> EXERCISE MATERIAL
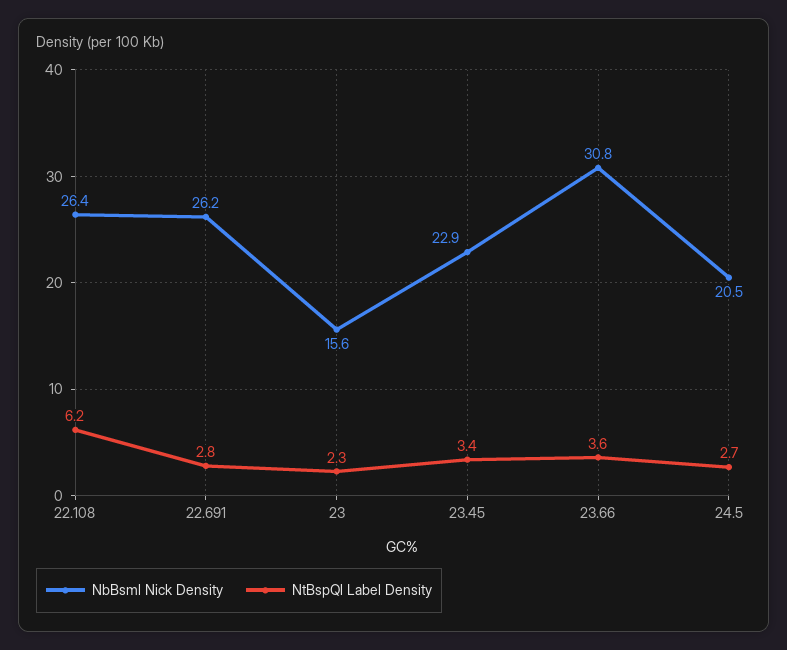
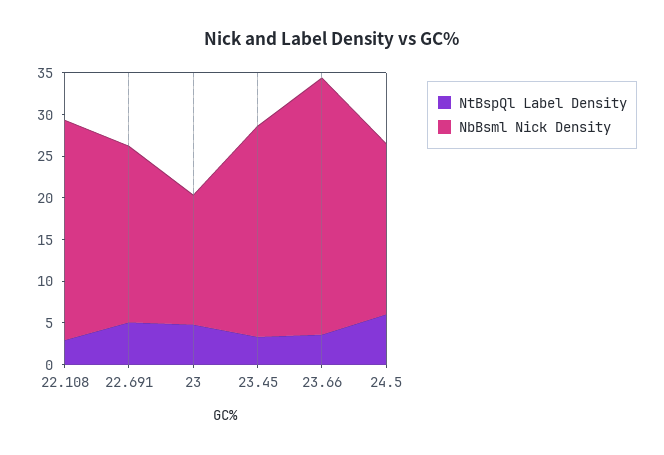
  {
    "NbBsml Nick Density": {
      "22.108": 26.4,
-     "22.691": 26.2,
+     "22.691": 21,
      "23": 15.6,
-     "23.45": 22.9,
+     "23.45": 25,
      "23.66": 30.8,
      "24.5": 20.5
    },
    "NtBspQl Label Density": {
-     "22.108": 6.2,
+     "22.108": 3,
-     "22.691": 2.8,
+     "22.691": 5,
-     "23": 2.3,
+     "23": 5,
      "23.45": 3.4,
      "23.66": 3.6,
-     "24.5": 2.7
+     "24.5": 6
    }
  }

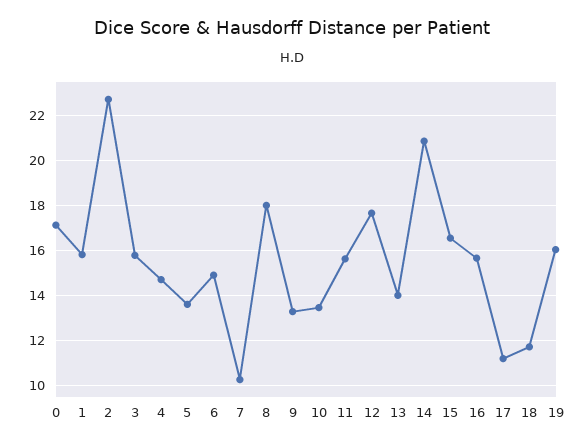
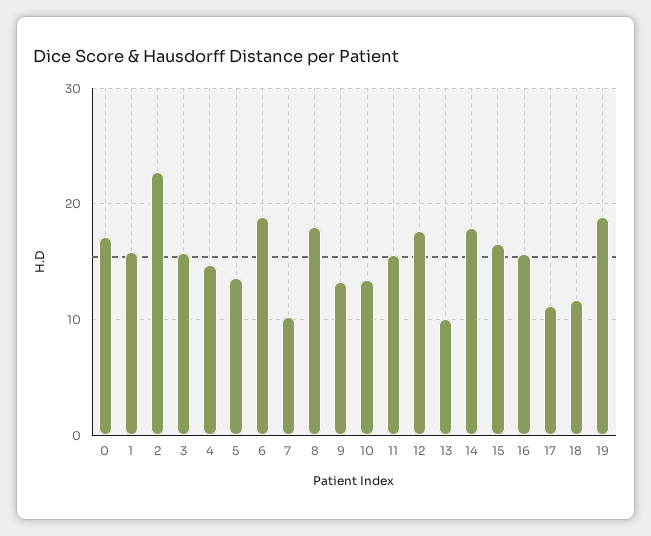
  {
    "0": 17,
    "1": 16,
    "2": 22.5,
    "3": 16,
    "4": 14.5,
    "5": 13.5,
-   "6": 15,
+   "6": 19,
    "7": 10.5,
    "8": 18,
    "9": 13.5,
    "10": 13.5,
    "11": 15.5,
    "12": 17.5,
-   "13": 14,
+   "13": 10,
-   "14": 21,
+   "14": 18,
    "15": 16.5,
    "16": 15.5,
    "17": 11,
    "18": 11.5,
-   "19": 16
+   "19": 19
  }

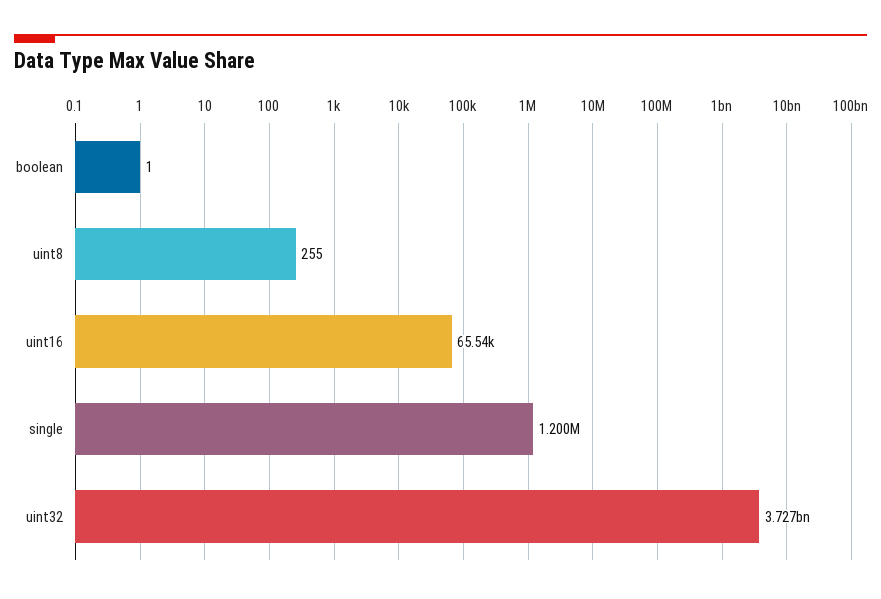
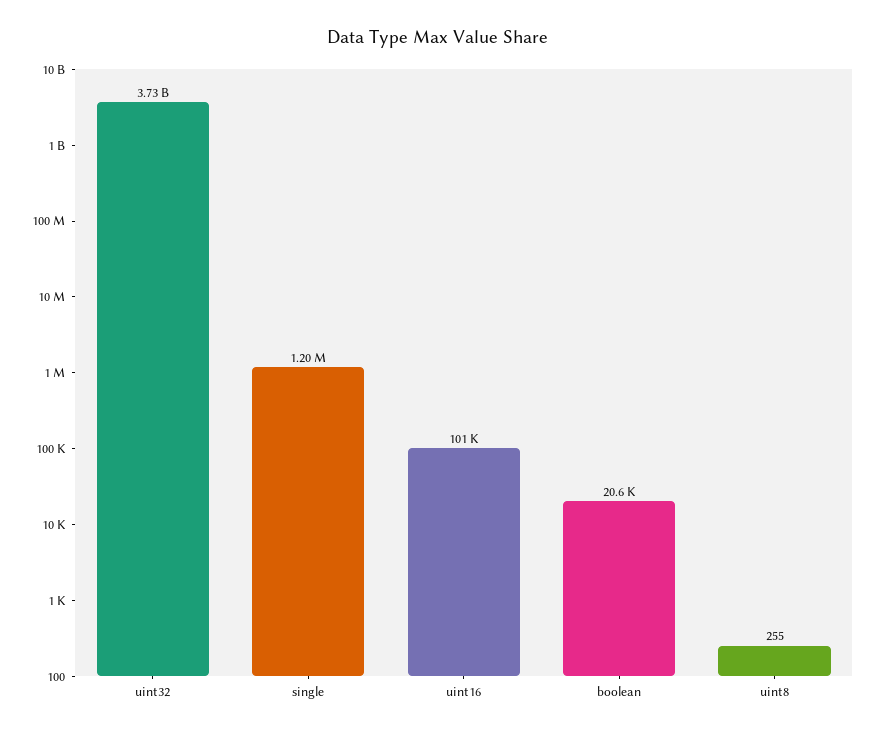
  {
-   "boolean": 1,
+   "boolean": 20600,
    "uint8": 255,
-   "uint16": 65540,
+   "uint16": 101000,
    "single": 1200000,
    "uint32": 3727000000
  }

> YOUR OBJECTIVE
All lines holding the word "Density" must be found in the listing and copied.

> SOLUTION TO THIS TASK
    "NbBsml Nick Density": {
    "NtBspQl Label Density": {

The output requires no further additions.